Hi all! I am running a benchmark of compressors on sequence databases. I thought I'd start a thread to discuss it, respond to comments from the "Data Compression Tweets" thread, and gather expert feedback to hopefully improve it.
Benchmark data: http://kirr.dyndns.org/sequence-compression-benchmark/
This is a work in progress, and I will continue improving it when I can. Suggestions are welcome!
Disclaimers/Disclosures/Limitations:
1) Like in any benchmark, the results are specific to particular hardware, test data and methodology. I used a reasonably standard workstation machine, and test data consists of commonly used sequence databases. Thus the results should be reasonably informative, but not necessarily 100% transferable to other machine or data.
2) I benchmark a very specific task. Namely, lossless compression (and decompression), without reference, of FASTA files with DNA, RNA and protein sequences. This is the data I often work with, so I'm familiar with what is used and how it is used.

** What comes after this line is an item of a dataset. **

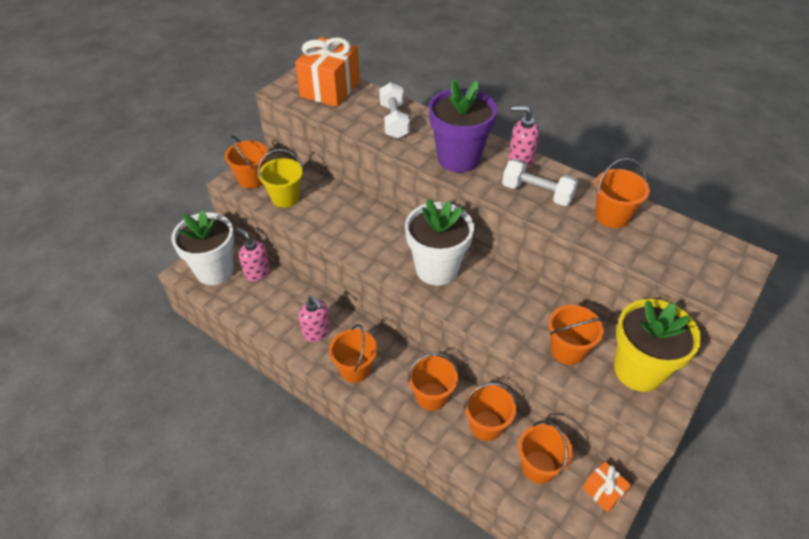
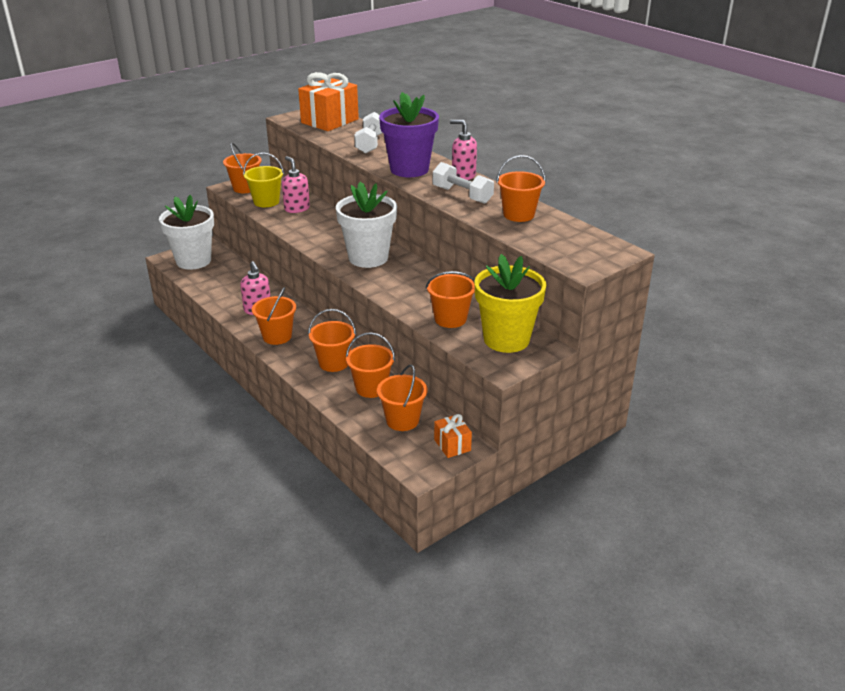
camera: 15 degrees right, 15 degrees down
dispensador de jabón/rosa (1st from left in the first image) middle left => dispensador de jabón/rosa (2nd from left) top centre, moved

3) My own compressor is included in the benchmark. I need to know how it compares to other compressors. Also when I make improvement, I need to measure the improvement. My compressor receives no any special treatment in the benchmark.
4) Benchmark takes lot of time. For anything missing, it's possible that I just haven't had time to add it yet.
5) The interface is a mess. I'll need to organize it in a much better way.